The fundamental principle to be observed in connection with transfer prices is the so-called arm's length principle, regulated in Germany in § 1 (1) sentence 1 AStG. According to Article 9 of the OECD Model Tax Convention it says: where ”conditions are made or imposed between the two enterprises in their commercial or financial relations which differ from those which would be made between independent enterprises, then any profits which would, but for those conditions, have accrued to one of the enterprises, but, by reason of those conditions, have not so accrued, may be included in the profits of that enterprise and taxed accordingly”. Consequently, the transfer price serves, inter alia, to create a balance of interests between the tax burden of the group, i.e. to take advantage of tax reductions by calculating a high transfer price for the received goods of the foreign company, which has a lower tax rate, and to maximize national tax revenues by calculating the lowest possible transfer prices for the received goods of foreign companies in order to keep the profit and thus the basis for tax revenues in Germany high. In addition, transfer prices also fulfil a protective function against double taxation.

 

The customs value, on the other hand, is generally based on the real value of the goods, the so-called transaction value, i.e. the price actually paid or payable for the goods when sold for export to the customs territory of the Union, which must be adjusted if necessary, see Article 70(1) UCC.

 

In the case of deliveries of goods between associated companies from a third country into the customs territory of the EU, the transfer price is often used as the basis for determining the customs value.

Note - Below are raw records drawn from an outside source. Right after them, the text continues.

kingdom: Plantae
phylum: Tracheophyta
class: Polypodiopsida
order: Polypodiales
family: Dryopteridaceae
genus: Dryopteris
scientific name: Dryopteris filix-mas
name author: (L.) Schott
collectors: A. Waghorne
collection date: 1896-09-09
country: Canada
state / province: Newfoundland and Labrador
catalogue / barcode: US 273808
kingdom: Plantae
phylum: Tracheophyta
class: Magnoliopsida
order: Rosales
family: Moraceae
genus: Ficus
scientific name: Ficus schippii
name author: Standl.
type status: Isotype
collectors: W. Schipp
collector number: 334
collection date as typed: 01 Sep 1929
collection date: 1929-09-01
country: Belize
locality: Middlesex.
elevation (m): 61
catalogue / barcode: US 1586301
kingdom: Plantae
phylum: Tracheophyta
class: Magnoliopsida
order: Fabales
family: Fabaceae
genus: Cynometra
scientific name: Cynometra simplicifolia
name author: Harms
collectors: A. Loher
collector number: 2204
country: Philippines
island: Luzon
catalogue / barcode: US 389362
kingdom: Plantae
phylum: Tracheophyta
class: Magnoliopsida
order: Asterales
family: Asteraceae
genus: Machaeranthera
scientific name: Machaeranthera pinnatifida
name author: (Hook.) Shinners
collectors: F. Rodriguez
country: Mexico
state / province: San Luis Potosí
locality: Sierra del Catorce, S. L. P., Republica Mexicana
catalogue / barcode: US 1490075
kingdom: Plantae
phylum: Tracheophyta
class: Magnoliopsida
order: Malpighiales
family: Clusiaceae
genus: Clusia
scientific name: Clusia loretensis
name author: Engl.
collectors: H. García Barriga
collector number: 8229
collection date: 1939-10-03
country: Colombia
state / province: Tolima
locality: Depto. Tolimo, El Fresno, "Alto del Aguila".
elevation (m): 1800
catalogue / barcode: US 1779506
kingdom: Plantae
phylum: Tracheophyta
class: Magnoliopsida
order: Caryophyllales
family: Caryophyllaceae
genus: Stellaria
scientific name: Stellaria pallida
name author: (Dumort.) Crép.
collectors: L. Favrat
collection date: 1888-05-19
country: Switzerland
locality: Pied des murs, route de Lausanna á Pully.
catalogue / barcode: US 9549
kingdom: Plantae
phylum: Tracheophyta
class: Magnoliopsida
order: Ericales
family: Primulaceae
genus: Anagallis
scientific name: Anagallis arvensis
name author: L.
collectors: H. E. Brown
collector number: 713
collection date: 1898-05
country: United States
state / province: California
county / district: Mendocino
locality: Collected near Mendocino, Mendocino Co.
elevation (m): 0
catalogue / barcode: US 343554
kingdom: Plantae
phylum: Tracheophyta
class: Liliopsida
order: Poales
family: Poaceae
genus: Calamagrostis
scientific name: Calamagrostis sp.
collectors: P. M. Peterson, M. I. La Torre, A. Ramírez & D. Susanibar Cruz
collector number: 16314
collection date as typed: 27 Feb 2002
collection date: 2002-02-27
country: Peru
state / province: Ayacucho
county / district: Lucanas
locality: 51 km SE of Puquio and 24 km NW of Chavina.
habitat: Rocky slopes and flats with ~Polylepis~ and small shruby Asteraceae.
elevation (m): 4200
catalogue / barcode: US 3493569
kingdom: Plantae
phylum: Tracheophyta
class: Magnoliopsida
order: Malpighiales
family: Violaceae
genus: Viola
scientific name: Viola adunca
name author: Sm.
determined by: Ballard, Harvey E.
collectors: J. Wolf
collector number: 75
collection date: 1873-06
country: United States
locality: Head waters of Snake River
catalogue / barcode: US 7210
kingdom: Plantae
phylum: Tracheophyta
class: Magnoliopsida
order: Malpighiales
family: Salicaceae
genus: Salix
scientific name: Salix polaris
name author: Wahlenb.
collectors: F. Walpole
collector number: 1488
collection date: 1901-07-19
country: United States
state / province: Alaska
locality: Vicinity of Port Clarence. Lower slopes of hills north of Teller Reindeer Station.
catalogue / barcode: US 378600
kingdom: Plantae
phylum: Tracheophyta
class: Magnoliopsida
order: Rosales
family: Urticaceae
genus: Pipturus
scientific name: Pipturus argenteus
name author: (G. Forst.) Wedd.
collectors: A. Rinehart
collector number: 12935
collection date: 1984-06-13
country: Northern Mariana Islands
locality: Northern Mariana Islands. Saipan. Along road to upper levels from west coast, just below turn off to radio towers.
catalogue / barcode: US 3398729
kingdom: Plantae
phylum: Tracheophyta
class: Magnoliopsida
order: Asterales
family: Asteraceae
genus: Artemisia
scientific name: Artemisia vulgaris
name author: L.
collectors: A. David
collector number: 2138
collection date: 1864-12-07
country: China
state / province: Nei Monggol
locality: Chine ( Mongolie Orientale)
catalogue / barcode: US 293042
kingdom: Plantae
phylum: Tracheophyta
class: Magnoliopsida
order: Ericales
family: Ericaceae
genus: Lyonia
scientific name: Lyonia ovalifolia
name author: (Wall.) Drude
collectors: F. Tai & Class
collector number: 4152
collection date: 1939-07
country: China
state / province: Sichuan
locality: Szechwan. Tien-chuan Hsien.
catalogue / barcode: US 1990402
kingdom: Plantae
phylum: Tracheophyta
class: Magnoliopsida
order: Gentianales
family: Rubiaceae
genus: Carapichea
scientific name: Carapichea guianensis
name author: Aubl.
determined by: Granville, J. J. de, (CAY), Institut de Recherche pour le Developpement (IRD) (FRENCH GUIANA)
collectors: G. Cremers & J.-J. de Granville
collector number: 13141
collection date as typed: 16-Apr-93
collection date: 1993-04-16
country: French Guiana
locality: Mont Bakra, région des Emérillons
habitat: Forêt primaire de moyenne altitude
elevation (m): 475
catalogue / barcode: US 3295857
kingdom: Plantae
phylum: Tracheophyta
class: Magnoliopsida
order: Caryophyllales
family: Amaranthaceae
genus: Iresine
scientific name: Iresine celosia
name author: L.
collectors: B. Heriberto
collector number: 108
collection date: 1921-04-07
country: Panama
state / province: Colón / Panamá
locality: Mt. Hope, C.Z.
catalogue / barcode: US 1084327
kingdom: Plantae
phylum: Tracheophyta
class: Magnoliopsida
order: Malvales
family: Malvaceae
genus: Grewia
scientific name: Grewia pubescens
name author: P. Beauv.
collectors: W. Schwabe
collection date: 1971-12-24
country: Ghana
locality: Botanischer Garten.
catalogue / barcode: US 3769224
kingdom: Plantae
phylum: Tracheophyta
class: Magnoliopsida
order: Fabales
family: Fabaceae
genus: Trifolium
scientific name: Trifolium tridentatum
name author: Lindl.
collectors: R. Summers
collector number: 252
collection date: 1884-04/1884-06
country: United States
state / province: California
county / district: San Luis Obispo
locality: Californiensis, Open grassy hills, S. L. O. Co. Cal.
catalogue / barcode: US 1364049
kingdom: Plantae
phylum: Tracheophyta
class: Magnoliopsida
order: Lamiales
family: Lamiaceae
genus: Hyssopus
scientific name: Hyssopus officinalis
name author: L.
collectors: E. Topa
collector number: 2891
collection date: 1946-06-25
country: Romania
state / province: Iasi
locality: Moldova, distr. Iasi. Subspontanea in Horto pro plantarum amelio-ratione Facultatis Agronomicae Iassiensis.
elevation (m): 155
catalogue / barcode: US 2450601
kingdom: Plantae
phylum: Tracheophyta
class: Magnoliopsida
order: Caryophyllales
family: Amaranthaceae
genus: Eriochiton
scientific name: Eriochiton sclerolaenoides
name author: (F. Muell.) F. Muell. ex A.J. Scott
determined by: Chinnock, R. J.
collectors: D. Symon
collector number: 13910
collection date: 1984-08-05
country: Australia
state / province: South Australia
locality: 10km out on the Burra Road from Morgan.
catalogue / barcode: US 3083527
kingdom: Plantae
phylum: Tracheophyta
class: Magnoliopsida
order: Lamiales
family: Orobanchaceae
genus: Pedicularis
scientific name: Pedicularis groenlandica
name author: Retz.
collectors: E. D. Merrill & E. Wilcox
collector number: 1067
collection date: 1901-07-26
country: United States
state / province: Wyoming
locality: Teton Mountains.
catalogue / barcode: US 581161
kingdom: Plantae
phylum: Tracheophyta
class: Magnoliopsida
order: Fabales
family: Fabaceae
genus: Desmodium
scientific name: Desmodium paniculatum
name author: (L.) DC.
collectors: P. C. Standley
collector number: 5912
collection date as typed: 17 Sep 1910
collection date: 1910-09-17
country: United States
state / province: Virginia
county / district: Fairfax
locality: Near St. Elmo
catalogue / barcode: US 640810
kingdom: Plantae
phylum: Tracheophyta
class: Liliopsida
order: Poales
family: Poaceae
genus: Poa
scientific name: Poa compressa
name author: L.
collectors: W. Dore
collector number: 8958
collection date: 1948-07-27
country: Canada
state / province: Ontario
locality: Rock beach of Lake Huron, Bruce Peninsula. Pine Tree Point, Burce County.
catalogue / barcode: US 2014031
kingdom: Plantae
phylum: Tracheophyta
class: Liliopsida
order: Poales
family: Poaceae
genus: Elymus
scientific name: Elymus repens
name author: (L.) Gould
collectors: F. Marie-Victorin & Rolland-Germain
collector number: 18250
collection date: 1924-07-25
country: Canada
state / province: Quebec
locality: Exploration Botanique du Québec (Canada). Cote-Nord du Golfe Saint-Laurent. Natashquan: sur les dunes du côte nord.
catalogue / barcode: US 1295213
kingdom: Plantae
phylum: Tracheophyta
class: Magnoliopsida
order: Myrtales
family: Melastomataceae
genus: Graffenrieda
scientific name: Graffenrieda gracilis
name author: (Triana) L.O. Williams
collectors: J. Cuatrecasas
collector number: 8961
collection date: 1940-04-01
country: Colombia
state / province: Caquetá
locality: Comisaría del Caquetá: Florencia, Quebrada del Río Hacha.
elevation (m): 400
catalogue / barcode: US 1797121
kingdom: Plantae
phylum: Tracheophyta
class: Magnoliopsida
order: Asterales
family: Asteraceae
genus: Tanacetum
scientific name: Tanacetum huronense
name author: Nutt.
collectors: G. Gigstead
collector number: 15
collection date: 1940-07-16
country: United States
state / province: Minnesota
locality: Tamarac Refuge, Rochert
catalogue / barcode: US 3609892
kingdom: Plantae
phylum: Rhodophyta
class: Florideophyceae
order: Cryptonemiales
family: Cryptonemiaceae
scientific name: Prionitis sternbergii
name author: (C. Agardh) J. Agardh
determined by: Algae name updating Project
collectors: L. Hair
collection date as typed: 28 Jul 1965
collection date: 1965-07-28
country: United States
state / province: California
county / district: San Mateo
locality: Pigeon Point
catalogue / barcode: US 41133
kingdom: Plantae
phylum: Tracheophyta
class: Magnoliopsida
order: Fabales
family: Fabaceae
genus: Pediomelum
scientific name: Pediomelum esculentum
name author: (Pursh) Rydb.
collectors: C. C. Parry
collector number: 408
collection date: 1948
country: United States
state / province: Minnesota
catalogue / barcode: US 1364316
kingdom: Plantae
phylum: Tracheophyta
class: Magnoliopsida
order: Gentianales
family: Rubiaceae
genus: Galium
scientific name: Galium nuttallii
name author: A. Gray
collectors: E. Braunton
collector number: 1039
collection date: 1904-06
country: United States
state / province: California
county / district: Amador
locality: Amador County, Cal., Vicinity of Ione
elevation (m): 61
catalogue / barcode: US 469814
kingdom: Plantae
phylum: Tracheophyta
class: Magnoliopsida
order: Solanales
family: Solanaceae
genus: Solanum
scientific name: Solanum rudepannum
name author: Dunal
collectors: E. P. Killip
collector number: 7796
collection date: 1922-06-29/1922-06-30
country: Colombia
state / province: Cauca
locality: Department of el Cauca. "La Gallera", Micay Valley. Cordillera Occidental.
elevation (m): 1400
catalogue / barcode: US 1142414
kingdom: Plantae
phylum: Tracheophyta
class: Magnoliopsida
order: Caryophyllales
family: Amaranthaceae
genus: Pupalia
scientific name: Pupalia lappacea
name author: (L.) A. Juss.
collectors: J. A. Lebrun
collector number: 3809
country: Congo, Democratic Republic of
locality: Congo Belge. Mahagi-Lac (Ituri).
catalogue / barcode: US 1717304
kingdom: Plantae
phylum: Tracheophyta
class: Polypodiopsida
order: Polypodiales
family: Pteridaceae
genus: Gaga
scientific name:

As a consequence, different conflicts can arise, since the customs value is not always automatically the transfer price or the final transfer price. As described above, the customs value is determined concretely at the time of clearance, whereas the final transfer price is often not fixed until the end of the fiscal year, for example, when adjustments are made, e.g. planned costs are adapted to actual costs. In addition, transfer prices are often determined on a common basis for a large number of transactions, and customs values refer to a specific transaction. The year-end adjustments which are possible according to transfer pricing regulations can lead to the issue that adjustments in respect to the customs value and in this connection customs refunds are no longer possible for the company because subsequent price adjustments are only accepted by the customs administration in Germany if they lead to post-clearance collection of customs duties.

 

Implications

As explained above, the transfer price can in principle be used to determine the customs value. Problems arise if the transfer price is adapted after clearance of goods. When determining transfer prices and in the context of ”price setting”, it is therefore advisable to take future interdependencies with customs law into account and to make arrangements such as additional passages in intra-group contracts. Consequently, the interests of the group as well as those of the tax and customs authorities can be considered.